### [Exercise description]
Pick out each line in these entries that contains the string "partir".

### [Records for the task]

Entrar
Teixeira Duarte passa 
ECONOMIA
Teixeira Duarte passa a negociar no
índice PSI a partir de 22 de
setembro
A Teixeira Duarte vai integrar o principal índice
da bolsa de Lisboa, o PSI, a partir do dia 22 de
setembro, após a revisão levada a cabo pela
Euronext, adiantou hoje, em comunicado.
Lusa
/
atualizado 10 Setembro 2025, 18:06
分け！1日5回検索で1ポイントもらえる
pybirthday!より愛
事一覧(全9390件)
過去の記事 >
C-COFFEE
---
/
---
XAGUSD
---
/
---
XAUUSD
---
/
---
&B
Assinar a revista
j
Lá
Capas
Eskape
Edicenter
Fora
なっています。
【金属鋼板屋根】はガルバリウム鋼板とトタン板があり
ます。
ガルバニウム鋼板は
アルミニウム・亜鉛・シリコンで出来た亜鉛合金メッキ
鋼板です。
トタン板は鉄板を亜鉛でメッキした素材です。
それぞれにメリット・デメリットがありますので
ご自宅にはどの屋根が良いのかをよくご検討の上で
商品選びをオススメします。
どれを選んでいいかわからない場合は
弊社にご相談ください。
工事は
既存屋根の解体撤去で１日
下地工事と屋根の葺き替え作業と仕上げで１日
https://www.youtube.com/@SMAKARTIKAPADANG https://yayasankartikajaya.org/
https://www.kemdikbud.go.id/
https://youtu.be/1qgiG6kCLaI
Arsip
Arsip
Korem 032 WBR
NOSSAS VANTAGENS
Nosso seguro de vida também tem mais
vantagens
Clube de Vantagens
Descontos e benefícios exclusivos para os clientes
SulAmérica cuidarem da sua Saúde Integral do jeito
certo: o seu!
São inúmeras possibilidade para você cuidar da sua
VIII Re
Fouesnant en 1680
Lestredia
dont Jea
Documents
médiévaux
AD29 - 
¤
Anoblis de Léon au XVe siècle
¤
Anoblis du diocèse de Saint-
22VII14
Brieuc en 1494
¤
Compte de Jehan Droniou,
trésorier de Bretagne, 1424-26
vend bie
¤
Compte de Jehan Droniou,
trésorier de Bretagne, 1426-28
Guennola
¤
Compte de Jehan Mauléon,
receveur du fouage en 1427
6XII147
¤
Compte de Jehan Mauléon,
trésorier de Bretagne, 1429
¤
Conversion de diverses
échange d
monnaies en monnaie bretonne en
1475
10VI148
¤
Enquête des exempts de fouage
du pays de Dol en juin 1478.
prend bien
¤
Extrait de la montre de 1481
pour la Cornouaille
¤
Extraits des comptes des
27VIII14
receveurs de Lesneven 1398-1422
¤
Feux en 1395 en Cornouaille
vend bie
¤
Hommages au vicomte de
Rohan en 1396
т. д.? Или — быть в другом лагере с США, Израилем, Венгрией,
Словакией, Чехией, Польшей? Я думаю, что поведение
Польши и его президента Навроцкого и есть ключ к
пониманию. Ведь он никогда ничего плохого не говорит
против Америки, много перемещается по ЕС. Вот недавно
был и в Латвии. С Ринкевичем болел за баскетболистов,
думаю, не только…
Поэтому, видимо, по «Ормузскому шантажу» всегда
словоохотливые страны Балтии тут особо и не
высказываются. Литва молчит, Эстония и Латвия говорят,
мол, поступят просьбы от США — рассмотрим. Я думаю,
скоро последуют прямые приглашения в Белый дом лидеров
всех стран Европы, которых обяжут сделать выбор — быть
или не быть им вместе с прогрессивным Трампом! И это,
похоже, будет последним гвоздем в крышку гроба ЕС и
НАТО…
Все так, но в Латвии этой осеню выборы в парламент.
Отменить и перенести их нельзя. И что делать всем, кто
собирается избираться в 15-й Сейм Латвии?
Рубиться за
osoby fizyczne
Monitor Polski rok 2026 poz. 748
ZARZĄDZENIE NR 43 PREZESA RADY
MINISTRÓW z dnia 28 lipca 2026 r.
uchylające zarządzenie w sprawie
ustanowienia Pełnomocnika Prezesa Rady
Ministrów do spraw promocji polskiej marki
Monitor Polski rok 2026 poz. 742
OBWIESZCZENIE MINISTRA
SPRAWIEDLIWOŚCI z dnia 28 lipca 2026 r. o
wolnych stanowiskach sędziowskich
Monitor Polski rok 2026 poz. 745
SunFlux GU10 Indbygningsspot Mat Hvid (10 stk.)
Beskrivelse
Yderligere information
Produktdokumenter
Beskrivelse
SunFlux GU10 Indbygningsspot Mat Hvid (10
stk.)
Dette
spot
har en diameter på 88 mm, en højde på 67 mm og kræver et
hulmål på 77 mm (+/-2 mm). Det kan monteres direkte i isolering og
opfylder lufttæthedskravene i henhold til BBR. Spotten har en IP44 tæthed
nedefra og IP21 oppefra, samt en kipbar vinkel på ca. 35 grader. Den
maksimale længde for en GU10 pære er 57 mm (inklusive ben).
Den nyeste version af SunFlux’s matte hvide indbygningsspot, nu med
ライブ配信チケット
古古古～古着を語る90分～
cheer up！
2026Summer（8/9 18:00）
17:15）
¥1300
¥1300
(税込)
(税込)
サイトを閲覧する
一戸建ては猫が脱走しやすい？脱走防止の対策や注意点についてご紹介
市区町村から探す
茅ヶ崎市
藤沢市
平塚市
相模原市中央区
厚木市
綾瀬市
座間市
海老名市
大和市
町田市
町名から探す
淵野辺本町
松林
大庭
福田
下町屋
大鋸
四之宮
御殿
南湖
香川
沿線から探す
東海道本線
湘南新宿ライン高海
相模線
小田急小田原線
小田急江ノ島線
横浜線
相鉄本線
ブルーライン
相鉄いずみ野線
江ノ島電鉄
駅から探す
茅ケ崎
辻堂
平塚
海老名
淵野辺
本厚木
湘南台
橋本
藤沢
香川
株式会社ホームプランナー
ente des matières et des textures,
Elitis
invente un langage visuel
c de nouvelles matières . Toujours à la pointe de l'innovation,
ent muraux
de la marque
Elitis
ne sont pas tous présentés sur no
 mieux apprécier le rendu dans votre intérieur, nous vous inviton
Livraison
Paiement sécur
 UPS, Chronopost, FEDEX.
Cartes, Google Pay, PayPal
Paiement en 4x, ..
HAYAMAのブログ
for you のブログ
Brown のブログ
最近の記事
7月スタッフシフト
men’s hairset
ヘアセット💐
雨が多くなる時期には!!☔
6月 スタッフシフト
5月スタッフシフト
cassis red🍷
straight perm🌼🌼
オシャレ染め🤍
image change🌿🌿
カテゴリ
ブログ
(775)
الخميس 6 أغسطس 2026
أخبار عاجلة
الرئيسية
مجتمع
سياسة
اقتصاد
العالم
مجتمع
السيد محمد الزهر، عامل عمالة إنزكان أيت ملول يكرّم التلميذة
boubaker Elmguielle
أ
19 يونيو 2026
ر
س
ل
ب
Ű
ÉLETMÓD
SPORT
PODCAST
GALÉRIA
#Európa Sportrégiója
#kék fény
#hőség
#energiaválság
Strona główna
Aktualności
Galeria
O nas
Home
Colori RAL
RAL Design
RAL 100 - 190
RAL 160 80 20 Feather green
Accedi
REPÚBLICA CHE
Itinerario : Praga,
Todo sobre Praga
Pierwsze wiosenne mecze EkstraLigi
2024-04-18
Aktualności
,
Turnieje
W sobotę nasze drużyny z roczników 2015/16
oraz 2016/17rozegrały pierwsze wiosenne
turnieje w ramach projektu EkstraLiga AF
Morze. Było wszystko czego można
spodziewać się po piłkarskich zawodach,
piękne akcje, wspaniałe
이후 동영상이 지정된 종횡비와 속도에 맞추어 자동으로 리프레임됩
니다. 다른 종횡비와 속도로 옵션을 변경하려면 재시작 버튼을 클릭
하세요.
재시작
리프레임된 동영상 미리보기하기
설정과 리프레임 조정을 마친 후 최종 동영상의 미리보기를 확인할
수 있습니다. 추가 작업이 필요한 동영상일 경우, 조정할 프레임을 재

### [Output of the exercise]
índice PSI a partir de 22 de
da bolsa de Lisboa, o PSI, a partir do dia 22 de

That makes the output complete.